Goal: Transcribe every text line of the data below word for word. Leave the pictures out.

Extracted records
- - -

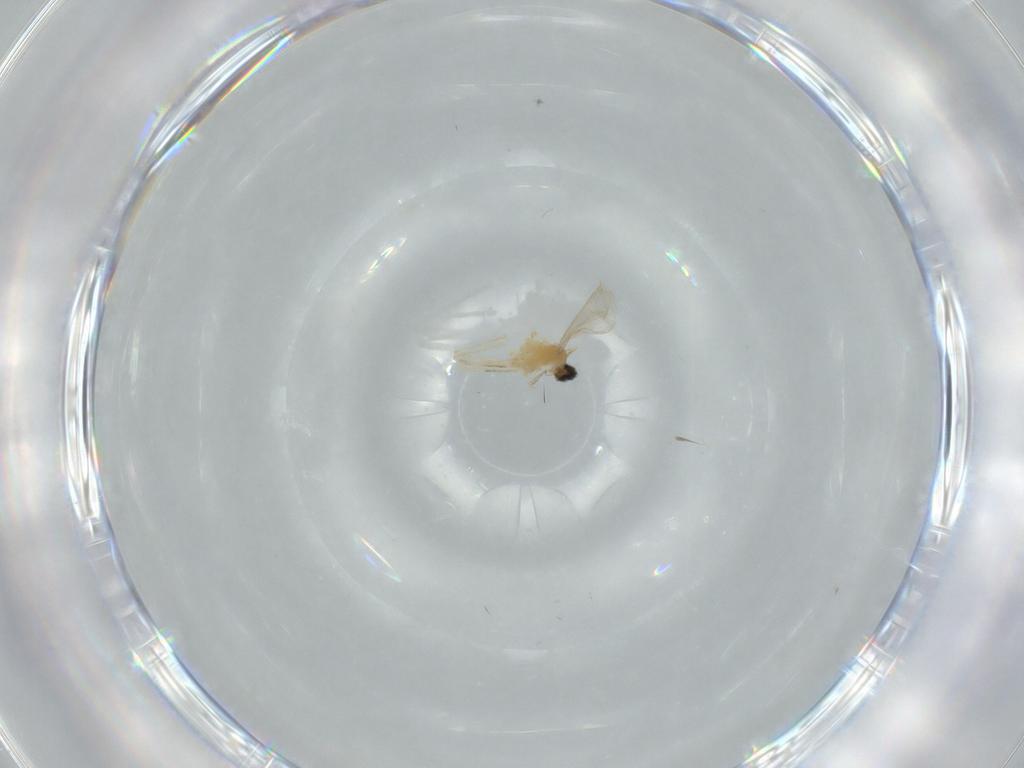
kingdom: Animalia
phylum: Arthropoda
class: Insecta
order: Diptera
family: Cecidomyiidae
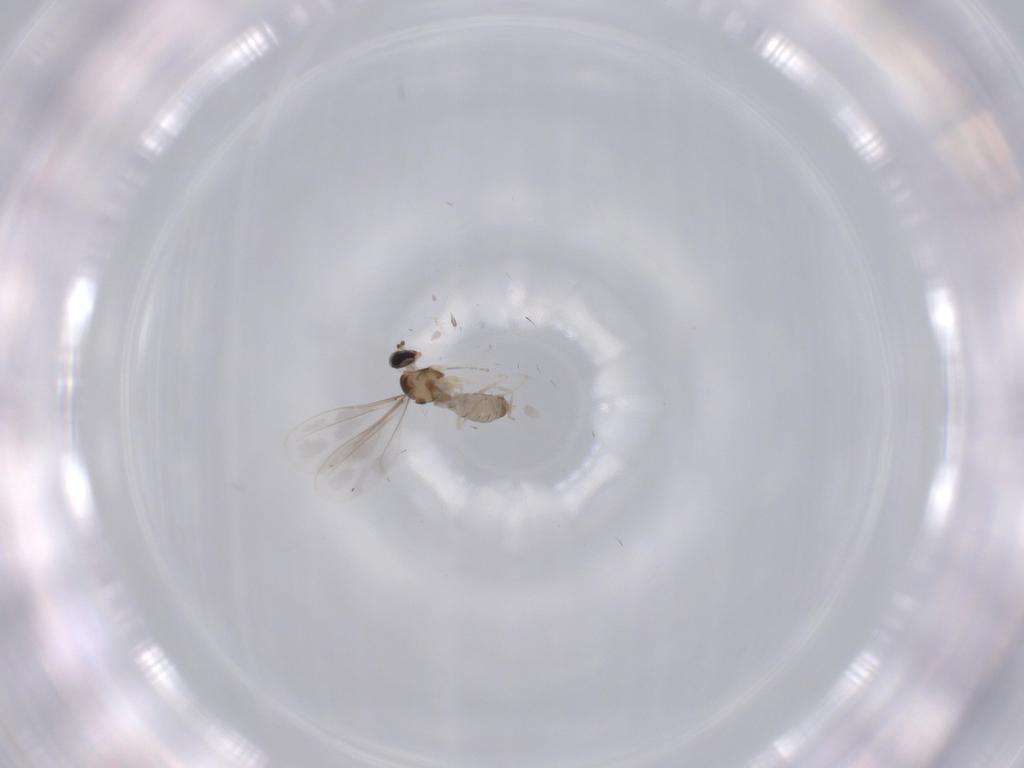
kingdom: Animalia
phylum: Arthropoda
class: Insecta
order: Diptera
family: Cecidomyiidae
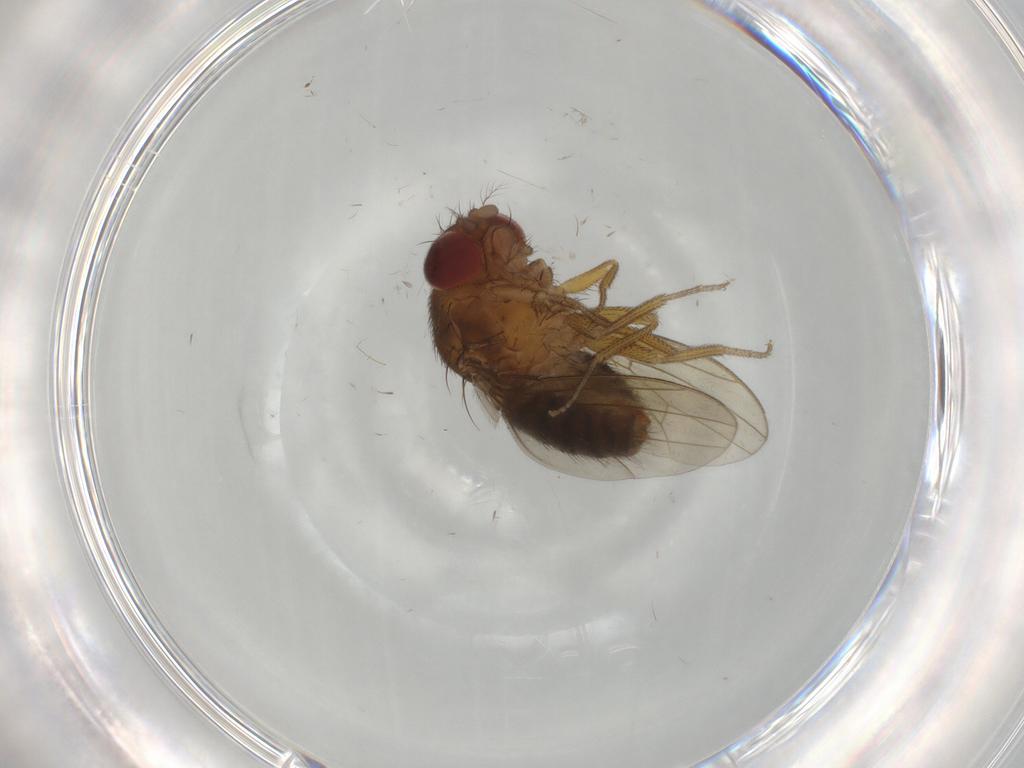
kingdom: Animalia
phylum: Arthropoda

- - -

Output of the exercise:
kingdom: Animalia
phylum: Arthropoda
class: Insecta
order: Diptera
family: Cecidomyiidae
kingdom: Animalia
phylum: Arthropoda
class: Insecta
order: Diptera
family: Cecidomyiidae
kingdom: Animalia
phylum: Arthropoda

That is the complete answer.